Ranking good? Again, as with the prior post, I'm not talking about good deeds or the difference between good and evil. This good is defined as in how good/great a personal event is. This is something I've struggled with my entire life. I've always had a great deal of difficulty understanding if something I did had any value and, if so, just how much. I don't think this chapter made it in my book, but I wrote a chapter entitled, "How do I Win?" and in it I talked about the struggle of not knowing the score of life. Think about it; if we use my "Game Theory" as well as "Cement Theory," and we look at the fact that I loved playing games at a young age there would've been ingrained in me a sense of accomplishment by some sort of tangible and visible system. However, in life, so rarely is there an occurrence where things are so black and white.
I've always operated under the "-est" system. This will be a chapter in my second book and in that chapter I put forth the concept that I always will remember a strive for the "-est" that being the greatest, the best, or anything thing to the superlative. However, again, how is this measured? How do I know where I rank with anything I do? When it comes to games there is an easy way and that's with leaderboards.
The pinball game I mentioned last week has an easy way; one either has the world record or they don't. The sad thing for me is that I will try and try and fight and fight for a world record and when I get it, well, there is a fleeting moment of accomplishment but then there is a sense of emptiness because I realize that a world record like this, in the grand scheme of things, doesn't mean much and proved nothing.
I live with so many contradictions. Going for a world record means everything and getting it means nothing. Unless you have experienced this you may need to read that sentence several more times to maybe, just maybe, get a fraction of its meaning. On top of that I have always needed reinforcement on what I've done. That reinforcement comes in terms of being praised, but when certain people do give me praise I will instantly discount it because, if one of my parents give such praise it is, in my mind, either in simple kindness or through biased eyes. Whether or not that's the case, I can't really say, but that's the way my brain takes it which gets rather annoying to not be able to simply accept that something I've done is good.
Maybe another underlying factor is a sense of needing to be perfect. Perfection is something rarely seen, rarely experienced, and if one strives for it always, then they may just be setting themself up for a constant sense of always coming up short. I've mentioned this a few times in the past few months, but I am still waiting to have my first perfect presentation. I've been told I've given a few, but I just always know I can do a little bit better, to have a bit better pronunciation, to have slightly better timing and better responses to questions.
In the end, perhaps, it is simply that good is in the eye of the beholder and there is no quantifiable measurement of many aspects of life. How good is a friendship? How good are the words I've used? What's the score of this blog?

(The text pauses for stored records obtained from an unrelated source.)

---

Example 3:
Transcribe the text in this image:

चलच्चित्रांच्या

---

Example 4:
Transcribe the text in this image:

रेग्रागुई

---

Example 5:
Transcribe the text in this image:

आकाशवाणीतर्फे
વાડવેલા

The score of my previous presentation? These are all questions with no answers and living in an all or nothing, black or white world, a world without score or measurements, is a world of confusing feelings.

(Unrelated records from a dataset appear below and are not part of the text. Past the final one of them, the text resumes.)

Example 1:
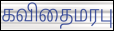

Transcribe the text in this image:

கவிதைமரபு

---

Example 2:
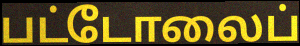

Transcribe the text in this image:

பட்டோலைப்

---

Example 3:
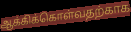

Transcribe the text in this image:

ஆக்கிக்கொள்வதற்காக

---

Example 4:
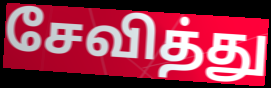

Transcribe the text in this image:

சேவித்து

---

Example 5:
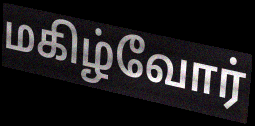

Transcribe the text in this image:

மகிழ்வோர்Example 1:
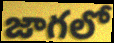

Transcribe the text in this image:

I set out writing this just wanting to explain it a little bit, but that previous paragraph is going to stay with me for a while. In fact, I'm going to go out on a limb and say that it was a good way to explain it. Yes, I'm going to allow myself the feeling of satisfaction on this because I may not have explained this all that well to you, but for the first time I have a firm grasp of why I've always been my biggest critic and why other' words of praise has had no standing. Yes, all in all, I will rank this blog as good.